Monday, 12 May 2014

Some Early Access Games, And Why They're Cool

As you may have noticed, I bitch a lot. But it's nowhere near all negative, as there are genuinely games, both old and new, I am definitely happy about. Bastion, for example, was awesome. I'm kind of hoping Transistor will be too.

So, today, I'm going to talk about a pair of Early Access games that are definitely showing promise, and why they're not the vapourware we're starting to see a lot of in Early Access. Let's begin with my absolute favourite of the lot: Invisible, Inc. by Klei Entertainment.

It's definitely still in Alpha, as evidenced by some drastic changes between updates (the next one's in a few days, as Klei are pretty punctual about the whole "updating" thing), but...

Look at that concept artwork. More to the point, in a paragraph or so, we'll get to how the actual game looks, and it's pretty sweet. But for now, the basic idea. It's a mix of X-COM/Jagged Alliance (so it's turn based, has limited actions, and fog-of-war... And, once they bring it back, research to improve your game), a roguelike (procedurally generated floors/challenges, permadeath), and any stealth/heist game from the early 90s (you steal shit. For reasons. Actually, last update had a sort of backstory, but it disappeared this update, leaving us wondering if it was real or not.)

In essence, you play one of three starter pairs of thieves working for the eponymous Invisible, Inc (corporate sabotage a specialty!) There's ACME, who are great at stealth and hacking, but fall to a stiff breeze, The Cleaners, who specialise in killing everything on a floor (which is actually sort of discouraged, but we'll get into that), and The Soviets, who are a middle ground who, sadly, have to hack consoles in meatspace. Bah.

This is the end of a first turn in Invisible, Inc with ACME. The red tinted tiles are where cameras/security guards/evil robutts can see, the glowy terminal behind that laser barrier is a Console (hack them by standing next to them, or having Dr. Pedler here be near them, to get sweet, sweet CPU, used for hacking everything else), and we may already have a way off this floor, which I won't be taking. Why? Because of the way scoring in this game works.

You get score by getting money. You get money by 1) opening safes and stealing the cash inside, 2) Exploring 75% or more of each Floor, and 3) NOT KILLING ANYONE. Not even robots. Admittedly, the cash bonus isn't great for doing that, but, more importantly, even a dead robot makes for -50 CashMoneys per "corpse", which can actually result in negative money for the level if you really went hog-wild with the Cleaners. But this isn't what makes me happy about this game. After this screenshot, I quit the game, and thus denied me a resource that I'm assured will be back soon, possibly with the update in 2 days time: Research. Every time you play through to the bitter end (and it will be bitter), you get Research points, which, in the updates where research is a thing (and, hopefully, the final product) allows you to buy teams, extra equipment, and other fun stuff.
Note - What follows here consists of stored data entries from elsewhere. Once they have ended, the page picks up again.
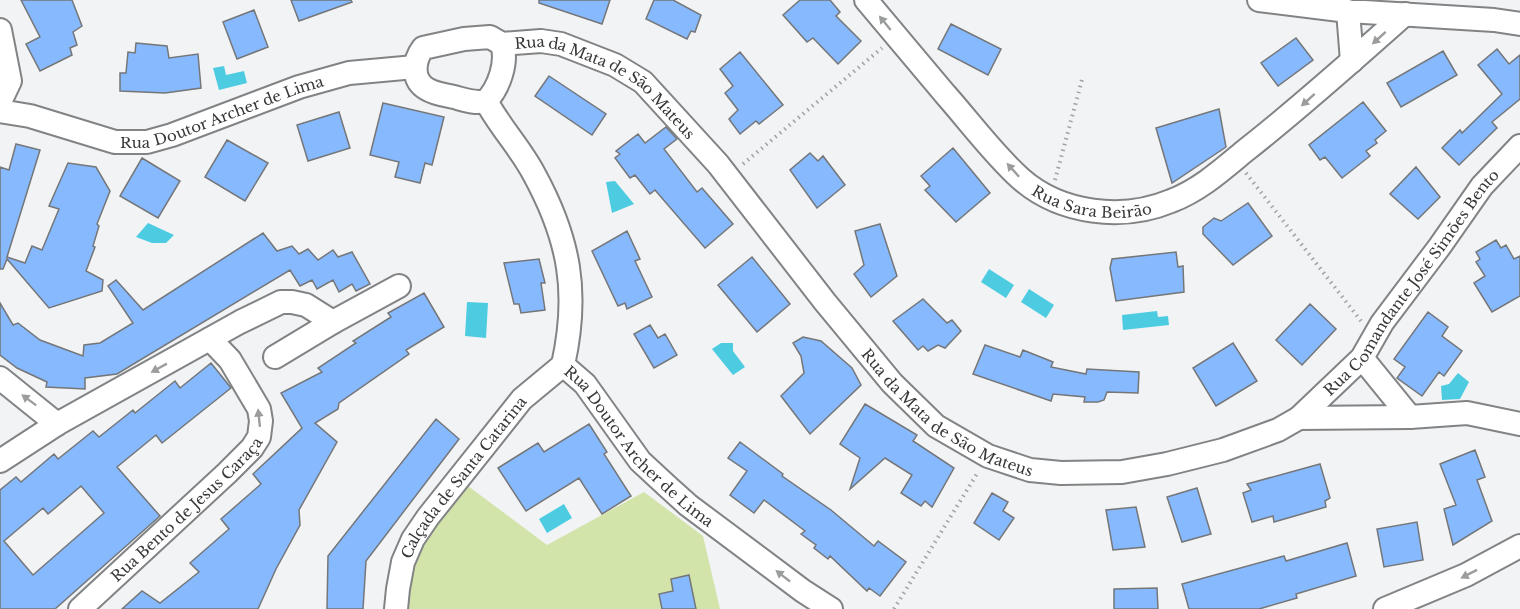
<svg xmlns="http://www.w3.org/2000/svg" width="1520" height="609" font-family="'Libre Baskerville',serif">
	<rect width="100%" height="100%" fill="#f1f3f5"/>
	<path fill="#d2e4aa" d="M468 486 547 545 644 492 703 536 720 609H409C409 601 408 593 409 586 415 547 444 514 468 486Z"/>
	<path fill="#4dcce1" d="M224 66 226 75 244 71 247 83 219 90 213 68Z
		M615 181 634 204 612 213 606 182Z
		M148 223 174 235 166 243H152L136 237Z
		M989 269 1014 285 1006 298 981 282Z
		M1029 289 1054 305 1046 318 1021 302Z
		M467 302 488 303 486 338 465 336Z
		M1157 311 1158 317 1168 316 1169 325 1123 330 1122 315Z
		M721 343H733V351L745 367 733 375 712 349Z
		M1458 373 1469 382 1460 399 1442 400 1441 386 1449 384Z
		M564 504 572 518 547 533 539 519Z"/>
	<path fill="#87b9ff" stroke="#747678" stroke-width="1.5" fill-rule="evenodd" d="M21 0H72L82 26 73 32 77 45 70 48 72 55 40 71 26 44 40 37Z
		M291 0H351L352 2 299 21Z
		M539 0H610L602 24 539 3Z
		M654 0H673L701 15 695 32 691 31 687 39 646 19Z
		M800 0H830L840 12 836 16 861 41 838 64 813 38 807 42 783 15Z
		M254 10 268 47 237 59 223 22Z
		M951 24 1001 49 988 75 938 49Z
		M1296 38 1313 60 1278 86 1261 63Z
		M136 43 167 46 169 58 198 54 201 88 165 93 120 91V73H126L128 52 135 53Z
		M1497 49 1509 64 1520 55V99L1492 122 1497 128 1459 165 1442 148 1460 130 1462 133 1502 94 1478 65Z
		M1443 51 1457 75 1401 107 1387 83Z
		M740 52 783 105 759 124 756 121 740 134 729 119 738 110 725 93 733 86 720 69Z
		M549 76 606 114 592 135 535 96Z
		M1363 102 1386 131 1375 140 1377 143 1366 151 1370 156 1342 178 1325 157 1320 160 1309 145Z
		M383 103 444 117 432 165 425 163 420 183 395 177 399 162 370 155Z
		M1219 109 1226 147 1172 183 1156 128Z
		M339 112 350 148 308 161 297 125Z
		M666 127 677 139 664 149 697 192 702 188 733 224 705 248 655 190 650 194 635 175 630 178 615 158 620 154 616 151 638 134 645 143Z
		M227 140 268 163 245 201 205 177Z
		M16 144 40 150 7 257 25 263 32 246 42 250 59 209 49 206 68 163 96 167 110 191 97 224 99 226 93 246 95 247 86 271 103 280 102 291 49 308 7 259 3 269H0V167L9 170Z
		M953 148 990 193 956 222 925 190 930 186 921 176Z
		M810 153 818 161 823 156 845 185 817 208 790 170Z
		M142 158 180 181 158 218 120 196Z
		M1416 167 1440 197 1418 219 1390 194Z
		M1248 203 1272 236 1233 265 1203 234V227L1214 218 1221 221Z
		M880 224 897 276 871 297 854 274 864 265 855 231Z
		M627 231 640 259 635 261 652 297 627 309 625 303 618 306 592 251Z
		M263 233 277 251 292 246 299 254 308 249 318 260 333 250 338 257 352 252 370 284 356 291 352 284 339 292 333 280 317 289 312 280 300 286 290 270 117 374 85 378V389L46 387 47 382 17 368 0 355V303L13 325 18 323 40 340 83 356 84 345 100 343 133 323 108 286 116 280 143 310Z
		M1496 240 1501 248 1506 245 1514 259 1520 256V296L1492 312 1474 283 1485 276 1476 262 1480 259 1476 252Z
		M1176 252 1178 267 1183 266 1184 292 1116 301 1110 268 1112 259Z
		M752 257 790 304 757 332 718 285Z
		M539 259 545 283H541L545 310 521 313 519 304H514L504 263Z
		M424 293 444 327 406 350 409 354 339 403 338 409 315 423 337 442 299 510 300 525 276 569 258 609H122L142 591 160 603 199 572 190 563 229 529 221 519 261 484 253 474 302 428 281 393 322 372 318 368 356 343 353 341 391 317 388 313Z
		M923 299 947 323 952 320 961 331 945 348 938 345 928 351 923 346 918 350 893 321Z
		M1310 304 1336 329 1302 365 1276 340Z
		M1428 312 1448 327 1442 336 1462 351 1444 376 1439 372 1422 396 1397 378 1405 367 1394 359Z
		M650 325 658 338 665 334 677 355 654 368 634 334Z
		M803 337 821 341 852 368 861 385 810 434 781 396 804 373 801 356 793 343Z
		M1233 343 1257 381 1216 406 1193 368Z
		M985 345 1020 357 1023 350 1053 362 1051 367 1086 374 1087 369 1139 372 1138 393 1107 392 1104 400 1098 402H1084L1085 397 1053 394 1051 401 973 374Z
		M211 363 231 388 162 443 156 435 117 467 160 516 55 609H0V490L16 477 21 482 54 454 58 459 93 431 99 437 133 410 135 413 175 381 180 388ZM81 486 104 513 33 575 4 541 43 508 48 514Z
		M865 404 917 435 913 441 954 468 932 507 925 501 921 506 901 493 912 475 885 458 850 489 860 458 840 444Z
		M436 419 459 439 366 561 363 609H327L328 556Z
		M589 424 607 452 604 454 631 496 602 514 579 478 526 511 498 468 538 443 544 452Z
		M740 442 783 474 782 476 831 510 874 546 878 541 906 562 880 596 869 588 867 591 830 556 828 559 814 548 816 545 801 534 805 531 764 500 754 513 730 495 747 471 728 458Z
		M1475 450 1485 477 1477 480 1492 521 1453 545 1444 509 1456 505 1440 464Z
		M1320 464 1330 498 1325 501 1326 507 1274 522 1273 516 1252 522 1243 493 1251 490 1247 484Z
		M1197 488 1211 534 1182 542 1167 497Z
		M992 493 1008 502 1003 511 1014 518 999 540 974 523Z
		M1136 507 1145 547 1113 550 1106 510Z
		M1417 522 1423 560 1384 567 1377 529Z
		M1347 543 1356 576 1296 594 1297 598 1259 609H1189L1182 584 1284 556 1286 561Z
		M689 575 696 609H662L659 594 673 591 671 579Z
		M1157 588 1158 609H1114V589Z"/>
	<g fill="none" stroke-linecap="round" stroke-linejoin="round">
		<g stroke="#818385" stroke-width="26">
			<g id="street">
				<path id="s1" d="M866 0C892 31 919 63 945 94 969 121 994 155 1021 179 1061 214 1123 221 1171 201 1200 190 1223 169 1246 150 1301 107 1353 60 1405 14"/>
				<path d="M1259 0 1348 11 1494 20 1520 24"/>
				<path d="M1348 11 1352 61"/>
				<path d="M0 30 10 81 0 102"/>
				<path d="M490 37 502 44C508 62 499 88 486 101 475 104 465 100 454 97 445 95 435 94 427 89 411 80 414 60 423 48L464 39Z"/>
				<path id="s2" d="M502 44 541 41 561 44 615 65 643 82 718 164 825 302 892 383 936 426 988 456 1030 470 1061 473 1122 472 1167 464 1223 450 1278 430 1299 418 1410 417 1467 413 1520 424"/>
				<path d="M486 101C500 127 521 149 534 174 570 240 579 293 563 365"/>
				<path id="s3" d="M0 111 30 116 115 142H147L172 135 299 87 349 73 415 67"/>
				<path d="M275 357 333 322 399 286"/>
				<path d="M1362 358 1410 417"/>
				<path id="s4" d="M563 365 585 384 640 461 667 486 688 505 803 591 831 609"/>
				<path d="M0 378 57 424"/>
				<path id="s5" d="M1299 418 1362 358 1382 323 1440 246 1482 186 1520 146"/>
				<path d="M0 461 57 424 240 322 281 302H292L306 305 333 322"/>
				<path id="s6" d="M80 609 227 473 252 448 259 437 261 421 259 409 230 360 210 339"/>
				<path id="s7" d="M396 609 398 589 403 562 413 539 428 517 522 399 563 365"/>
				<path d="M1385 609 1466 575 1520 546"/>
			</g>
		</g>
		<path stroke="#a1a2a4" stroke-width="4" stroke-dasharray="1.5 4.5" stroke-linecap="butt" d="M743 164 882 48
			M1246 173 1361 321
			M1055 180 1083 76
			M894 609 978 472"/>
		<use href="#street" stroke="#fff" stroke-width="22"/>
	</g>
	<defs><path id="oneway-solid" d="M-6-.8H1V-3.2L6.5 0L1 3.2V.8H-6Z" transform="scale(1.5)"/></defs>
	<g fill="#9b9c9c">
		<use href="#oneway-solid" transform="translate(885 23) rotate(-129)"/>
		<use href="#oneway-solid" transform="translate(1379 38) rotate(138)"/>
		<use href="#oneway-solid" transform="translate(1308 100) rotate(138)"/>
		<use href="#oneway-solid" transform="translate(1013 170) rotate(-132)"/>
		<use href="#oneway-solid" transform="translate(159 368) rotate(151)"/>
		<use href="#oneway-solid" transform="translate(29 400) rotate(-143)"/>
		<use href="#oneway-solid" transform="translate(259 418) rotate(-96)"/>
		<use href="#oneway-solid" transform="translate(1469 574) rotate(153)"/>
		<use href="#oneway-solid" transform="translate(783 576) rotate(-142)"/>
	</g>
	<g text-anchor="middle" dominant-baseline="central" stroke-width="4.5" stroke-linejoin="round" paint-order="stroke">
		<g font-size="15" fill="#373839" stroke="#fff">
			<text stroke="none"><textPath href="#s2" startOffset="118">Rua da Mata de São Mateus</textPath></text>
			<text stroke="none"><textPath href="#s3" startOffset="231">Rua Doutor Archer de Lima</textPath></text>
			<text stroke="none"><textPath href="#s1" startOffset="314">Rua Sara Beirão</textPath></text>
			<text stroke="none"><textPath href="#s5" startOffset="177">Rua Comandante José Simões Bento</textPath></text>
			<text stroke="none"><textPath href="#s2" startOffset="604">Rua da Mata de São Mateus</textPath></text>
			<text stroke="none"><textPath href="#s4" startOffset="112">Rua Doutor Archer de Lima</textPath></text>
			<text stroke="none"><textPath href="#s7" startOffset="152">Calçada de Santa Catarina</textPath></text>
			<text stroke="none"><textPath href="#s6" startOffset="146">Rua Bento de Jesus Caraça</textPath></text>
		</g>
	</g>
</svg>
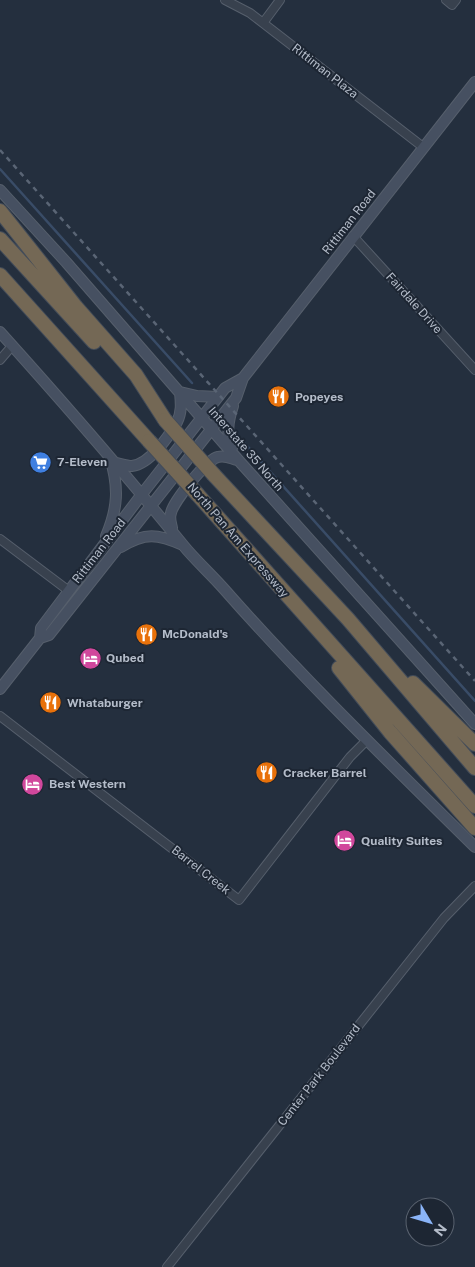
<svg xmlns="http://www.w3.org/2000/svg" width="475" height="1267" viewBox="0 0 475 1267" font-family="'Public Sans',sans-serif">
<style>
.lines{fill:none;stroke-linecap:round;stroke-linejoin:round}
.stream{stroke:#394c67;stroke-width:2.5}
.street-casing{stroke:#565f6c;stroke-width:10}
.secondary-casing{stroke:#565f6c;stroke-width:12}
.highway-casing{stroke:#434c59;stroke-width:16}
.street{stroke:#38414e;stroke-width:8}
.secondary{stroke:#465061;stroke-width:10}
.highway{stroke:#746855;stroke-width:14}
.rail{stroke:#5a6575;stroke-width:2.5;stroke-dasharray:5 5;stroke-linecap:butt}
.highway-bridge-casing{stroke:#434c59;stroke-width:16;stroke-linecap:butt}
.highway-bridge{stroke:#746855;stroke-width:14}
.labels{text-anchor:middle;stroke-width:4;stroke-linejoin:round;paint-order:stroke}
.street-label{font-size:12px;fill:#b4bcc9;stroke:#1d2633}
.poi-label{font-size:12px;font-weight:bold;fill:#b4bcc9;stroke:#1d2633;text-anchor:start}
</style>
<rect width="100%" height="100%" fill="#242f3e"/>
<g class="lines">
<path class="stream" d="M 0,169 L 192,383
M 241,439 L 475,701"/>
<defs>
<path id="street" d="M 225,0 L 250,13 L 263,23 L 423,147
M 446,0 L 452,5 L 456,0
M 263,23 L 280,0
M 353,236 L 475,370
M 0,360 L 12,346
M 0,539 L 69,591
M 0,716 L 239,900 L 350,757 L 367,740
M 167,1267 L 444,918 L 475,886"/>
<path id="secondary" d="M 0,190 L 66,262 L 240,462 L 475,724
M 0,332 C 63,402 124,472 183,545 C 195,560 211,574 224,589 C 303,679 390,763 475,847
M 180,392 L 197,396 L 218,397
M 232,448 C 226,434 228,421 233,406
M 116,463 C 121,464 127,466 132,466 C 150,464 169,436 177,422 C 182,412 181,403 180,392
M 172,528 C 171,523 169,518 171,513 C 173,502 207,459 218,457 C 225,455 230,458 237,460
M 106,536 C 118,508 119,487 110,458
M 121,547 C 145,532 158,534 183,545
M 40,638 L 49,635 L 236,398 L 243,378
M 0,689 L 40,638 L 41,628 L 142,494 L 225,388 L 243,378 L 475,82"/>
<path id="highway" d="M 0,211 L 76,307 L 136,375 L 165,420
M 0,239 L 94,342
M 0,275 L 149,441
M 214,475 L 348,619 L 475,768
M 198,495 L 475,806
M 339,668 L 390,732 L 475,828
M 413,683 L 475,744"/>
</defs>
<use href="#street" class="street-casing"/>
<use href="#secondary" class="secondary-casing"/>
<use href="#highway" class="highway-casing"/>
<use href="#street" class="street"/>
<use href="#secondary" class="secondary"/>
<use href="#highway" class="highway"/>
<path class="rail" d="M 0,150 L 475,681"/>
<defs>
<path id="highway-bridge" d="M 165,420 L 214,475
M 149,441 L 198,495"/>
</defs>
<use href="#highway-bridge" class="highway-bridge-casing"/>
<use href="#highway-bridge" class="highway-bridge"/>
</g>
<defs>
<symbol id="restaurant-disc" viewBox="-11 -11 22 22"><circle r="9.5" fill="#e8710a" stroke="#1d2633"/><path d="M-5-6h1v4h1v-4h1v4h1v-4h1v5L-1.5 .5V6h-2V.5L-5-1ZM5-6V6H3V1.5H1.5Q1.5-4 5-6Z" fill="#fff"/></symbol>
<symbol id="supermarket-disc" viewBox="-11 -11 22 22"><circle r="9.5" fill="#3f7fe0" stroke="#1d2633"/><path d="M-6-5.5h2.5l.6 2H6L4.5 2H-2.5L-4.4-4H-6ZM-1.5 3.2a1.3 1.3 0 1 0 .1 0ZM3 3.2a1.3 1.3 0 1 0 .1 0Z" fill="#fff"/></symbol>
<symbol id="hotel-disc" viewBox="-11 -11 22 22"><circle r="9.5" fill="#d1479c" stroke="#1d2633"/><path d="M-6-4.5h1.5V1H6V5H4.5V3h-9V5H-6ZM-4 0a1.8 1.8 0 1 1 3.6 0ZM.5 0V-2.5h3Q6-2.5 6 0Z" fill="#fff"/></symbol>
</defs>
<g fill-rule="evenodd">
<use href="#restaurant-disc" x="266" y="384" width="25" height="25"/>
<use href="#supermarket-disc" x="28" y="450" width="25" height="25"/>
<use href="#restaurant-disc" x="134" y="622" width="25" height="25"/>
<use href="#hotel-disc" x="78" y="646" width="25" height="25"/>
<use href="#restaurant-disc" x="38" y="690" width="25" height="25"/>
<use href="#restaurant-disc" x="254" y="760" width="25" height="25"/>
<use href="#hotel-disc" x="20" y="772" width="25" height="25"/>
<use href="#hotel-disc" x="332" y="828" width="25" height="25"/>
</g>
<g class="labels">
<g class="street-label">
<text transform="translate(325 71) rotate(38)" y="4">Rittiman Plaza</text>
<text transform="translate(349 222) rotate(-52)" y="4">Rittiman Road</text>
<text transform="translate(414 303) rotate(48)" y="4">Fairdale Drive</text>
<text transform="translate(246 449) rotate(49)" y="4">Interstate 35 North</text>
<text transform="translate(238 540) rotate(49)" y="4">North Pan Am Expressway</text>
<text transform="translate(99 551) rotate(-52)" y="4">Rittiman Road</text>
<text transform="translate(201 870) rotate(38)" y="4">Barrel Creek</text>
<text transform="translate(319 1075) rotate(-52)" y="4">Center Park Boulevard</text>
</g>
<g class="poi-label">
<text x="295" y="401">Popeyes</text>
<text x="57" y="466">7-Eleven</text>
<text x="162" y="638">McDonald's</text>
<text x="106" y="662">Qubed</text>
<text x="67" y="707">Whataburger</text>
<text x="283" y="777">Cracker Barrel</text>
<text x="49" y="788">Best Western</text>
<text x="361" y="845">Quality Suites</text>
</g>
</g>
<g transform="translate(430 1222) rotate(128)"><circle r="24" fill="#1d2633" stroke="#59626f"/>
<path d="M0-4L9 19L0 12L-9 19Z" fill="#8ab4f8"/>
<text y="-8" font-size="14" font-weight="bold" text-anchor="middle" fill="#b4bcc9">N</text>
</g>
</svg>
There are currently 10 floors, three corporations, and around 4 enemy types/Hidden Fun Stuff per corporation. Sankaku, for example, specialise in Intrusion Countermeasure Electronics and heavily armoured drones, while the rest... Go get the game, support the team. You won't regret it if you like stealth strategy type games.

Next up is... One of the rash of "Dwarf Fortress... IN SPAAAAACE!" we've seen quite recently. MAIA. Capitalisation deliberate. MAIA is very much still an Alpha (all the things I mention here are), but hot damn if it doesn't already have the basic mechanics for Fun (in the Dwarf Fortress sense). Asphyxiation? Check. Vital equipment breaking down? Check. The latest update having the first example of MAIAn Megafauna to screw your day (and crew over)? Check. The ability to replace colonists (if the game's Director AI lets you)? Check! It's surprisingly fair, and, like DF (or Spacebase DF-9, by Double Fine), you have to start small. Worry about power, workspace, and beds before you worry about water. Worry about all of that before you worry about Science. And always, always worry about the planet fucking up your plans with an Earthquake, lightning storm, or Megafauna ragefest. If you've played Dungeon Keeper, most of the basic concepts will be pretty easy for you, and DF covers the rest. It updates a little slowly at times, but the developer is pretty on the ball, and it looks like it might be a hell of a lot of fun.

Also, like Dwarf Fort, some of the bugs have caused unintentional hilarity. Which is awesome.

Are there any other Early Access games I'm playing right now? Sure. But most of them are either in fairly early stages (the Goon led Signs of Life, for example), have an... interesting update history (Xenonauts started... a long time ago), or are not quite what we were promised (Chroma Squad, for example, continues to have the PAX Demo as its "Early Access", despite a tentative release date of, er... Summer 2014. Which is not that far off. Early Access continues to be a bit of a gamble, it seems.